The American framers worked to create a republic that would endure. To their credit, the republic has lasted for over two hundred years. For this accomplishment, long-term world history will remember them. One of their miscalculations, however, was their assumption that the six communal institutions would forever endure and check the passions of the people. They did not consider fully what would happen when the six communal institutions faltered. The result is libertinism and license. Thus, the republic falls into disorder, and without order a republic cannot subsist.

Autonomy and Choice

Among the logical results of the faulty first principle of autonomy is the West’s increasing social acceptance of physician-assisted suicide. Consider more of the email mentioned above, which says that “the work we do . . . [is to] make sure every American dying from a terminal illness can, after pursuing happiness all their life, decide how they die.”

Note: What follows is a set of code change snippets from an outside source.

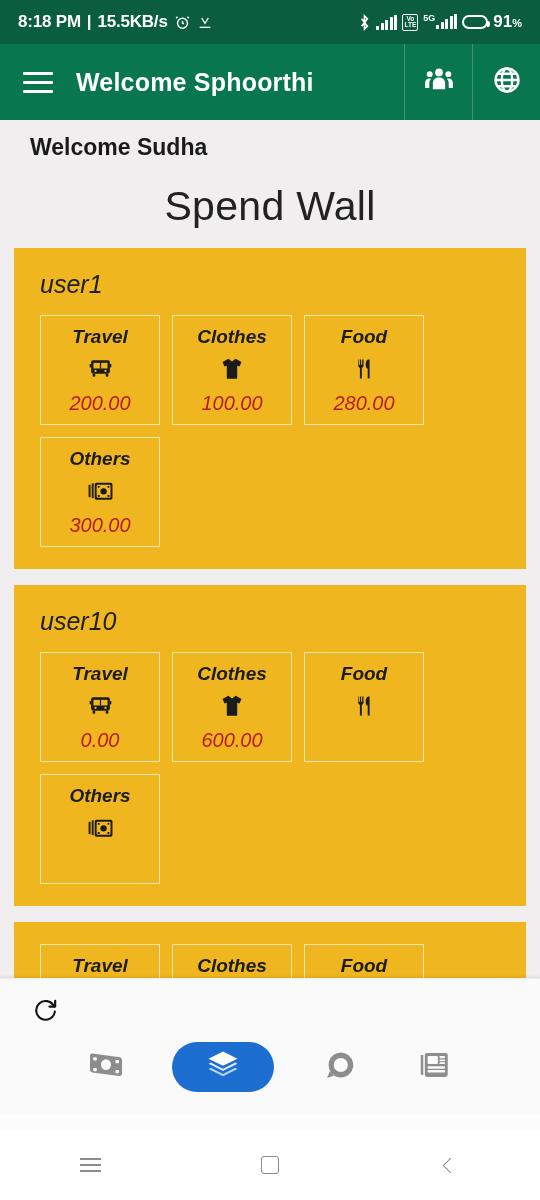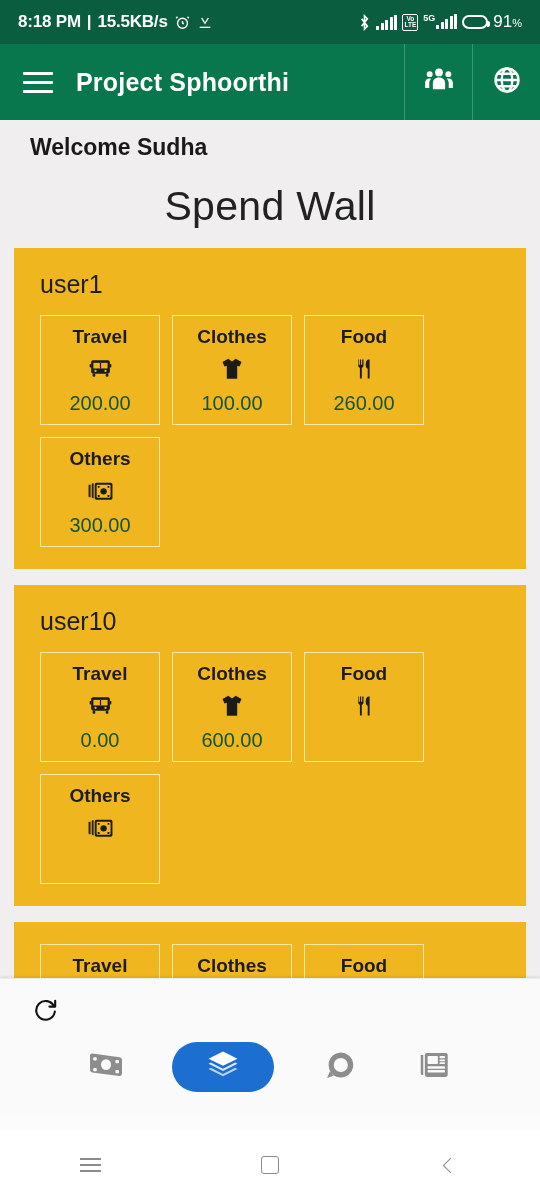--- a/index.html
+++ b/index.html
@@ -27,21 +27,21 @@
   .status-left {
     display:flex; align-items:center; gap:6px;
     font-size:17px; font-weight:bold;
     letter-spacing:-0.2px;
     white-space:nowrap;
   }
   .status-right {
     display:flex; align-items:center; gap:5px;
   }
   .sb-ico { display:flex; align-items:center; }
-  .battery-pct { font-size:17px; font-weight:normal; }
+  .battery-pct { font-size:17px; font-weight:bold; }
   .battery-pct .pct { font-size:11px; }
   .vo-lte {
     border:1.6px solid #fff; border-radius:2px;
     font-size:6.5px; line-height:6.5px; font-weight:bold;
     padding:1px 1px; text-align:center;
     display:flex; flex-direction:column; gap:0px;
   }
   .fiveg-wrap { display:flex; align-items:flex-start; gap:1px; }
   .fiveg-lbl { font-size:9px; font-weight:bold; line-height:9px; margin-bottom:8px;}
 
@@ -103,20 +103,21 @@
     font-size:41px; color:#222;
     margin-top:22px; margin-bottom:18px;
     letter-spacing:0.3px;
   }
 
   
   .card {
     background:#efb61f;
     margin:0 14px 16px 14px;
     padding:22px 24px 22px 26px;
+    font-style:italic;
   }
   .card-user {
     font-size:25px; color:#1e1e1e;
     margin-bottom:16px;
   }
   .cat-grid {
     display:flex; flex-wrap:wrap; gap:12px;text-align:center;
   }
   .cat-box {
     width:120px; min-height:110px;
@@ -128,21 +129,21 @@
   }
   .cat-label {
     font-size:19px; font-weight:bold; color:#1c1c1c;
     line-height:24px;
   }
   .cat-icon {
     margin-top:7px; height:26px;
     display:flex; align-items:center; justify-content:center;
   }
   .cat-amount {
-    font-size:20px; color:#14532d;
+    font-size:20px; color:#b91c1c;
     margin-top:10px;
   }
 
   
   .bottom-sheet {
     position:absolute; left:0; right:0; bottom:70px;
     height:152px;
     background:#fafafa;
     box-shadow:0 -1px 3px rgba(0,0,0,0.10);
     border-top:1px solid #ececec;
@@ -253,21 +254,21 @@
   </div>
 
   <div class="app-bar">
     <div class="menu-btn">
       <span class="hamburger">
         <span></span>
           <span></span>
           <span></span>
       </span>
     </div>
-    <div class="app-title">Project Sphoorthi</div>
+    <div class="app-title">Welcome Sphoorthi</div>
     <div class="bar-action">
       <span>
         <svg width="32" height="32" viewBox="0 0 24 24" fill="#fff">
           <circle cx="12" cy="6.3" r="2.9"></circle>
           <path d="M12 10.2c-3 0-4.6 1.8-4.6 4.4V19h9.2v-4.4c0-2.6-1.6-4.4-4.6-4.4z"></path>
           <circle cx="5" cy="7.6" r="2.2"></circle>
           <path d="M5 10.8c-2.3 0-3.4 1.4-3.4 3.3V18h3.1v-3.4c0-1.5.5-2.8 1.4-3.6-.4-.1-.7-.2-1.1-.2z"></path>
           <circle cx="19" cy="7.6" r="2.2"></circle>
           <path d="M19 10.8c-.4 0-.7.1-1.1.2.9.8 1.4 2.1 1.4 3.6V18h3.1v-3.9c0-1.9-1.1-3.3-3.4-3.3z"></path>
         </svg>
@@ -318,21 +319,21 @@
               <div class="cat-amount">100.00</div>
             </div>
             <div class="cat-box">
               <div class="cat-label">Food</div>
               <div class="cat-icon">
                 <svg width="24" height="24" viewBox="0 0 24 24" fill="#1b1b1b">
         <path d="M6.2 2.4v6.1c0 1.1.7 2 1.7 2.3V21.6h1.9V10.8c1-.3 1.7-1.2 1.7-2.3V2.4h-1.3v5.4H9.1V2.4H7.9v5.4H6.8V2.4z"></path>
         <path d="M16.3 2.4c-1.6 0-2.6 2.3-2.6 5.3 0 2.2.8 3.6 2 4V21.6h1.9V2.4z"></path>
       </svg>
               </div>
-              <div class="cat-amount">260.00</div>
+              <div class="cat-amount">280.00</div>
             </div>
             <div class="cat-box">
               <div class="cat-label">Others</div>
               <div class="cat-icon">
                 <svg width="27" height="27" viewBox="0 0 28 22" fill="#1b1b1b">
         <path d="M1.6 4.6v11.2c0 .7.5 1.2 1.2 1.2h.9V4.1h-.9c-.7 0-1.2.3-1.2.5z" opacity=".95"></path>
         <path d="M4.9 3.2v13.6c0 .7.5 1.2 1.2 1.2h.8V2.5h-.8c-.7 0-1.2.3-1.2.7z" opacity=".95"></path>
         <rect x="8" y="2" width="18.4" height="17.6" rx="1.8"></rect>
         <rect x="10" y="4.1" width="14.4" height="13.4" rx="1" fill="#efb61f"></rect>
         <circle cx="17.2" cy="10.8" r="3.3"></circle>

The argument is based on the secular philosophy that takes autonomy as a first principle, stressing the preeminence of individual choices in decision-making. The choice principle that underlies many contemporary political and social arguments is a deleterious philosophical influence on the average man. For proper moral philosophy does not prize choice over all; rather, it asks whether a choice is good or bad. Simply choosing a particular end does not mean that this end is a good one.

When one argues that physician assisted-suicide is a personal and public good because it is a person’s “choice” to live or die, this argument proves neither the goodness of the act nor whether the choice is a dignified one.

The supporters of physician-assisted suicide are indefatigable in their quest to legalize the practice in the United States, and they are coopting the conception of freedom, as understood by the prevailing political thought during the American founding, to this end. Americans who understand the dangers of physician-assisted suicide must continue to oppose its legalization vigorously, while also being cognizant that the battle will be a difficult one. For the arguments supporting assisted suicide fit neatly with preexisting presuppositions of contemporary philosophical thought, making further inroads probable. Mainstream newspapers, magazines, and journals have begun running pieces glorifying the practice of assisted suicide. The stage is being set for widespread acceptance of the practice.

Exalting the freedom to choose anything, over all else, will not end well. Russell Kirk does not mince words: “The enemy to all custom and convention ends in the outer darkness, where there is wailing and gnashing of teeth. The final emancipation from religion, the state, moral and positive law, and social responsibilities is total annihilation: the freedom of deadly destruction.”

In suicide by legal physician prescription, there is no respect for the self or for others, there is no sense of the dignity of the self or of others, and there is most certainly no compassion. In physician-assisted suicide, there is only hopelessness, mercilessness, vanity, emptiness, and loneliness.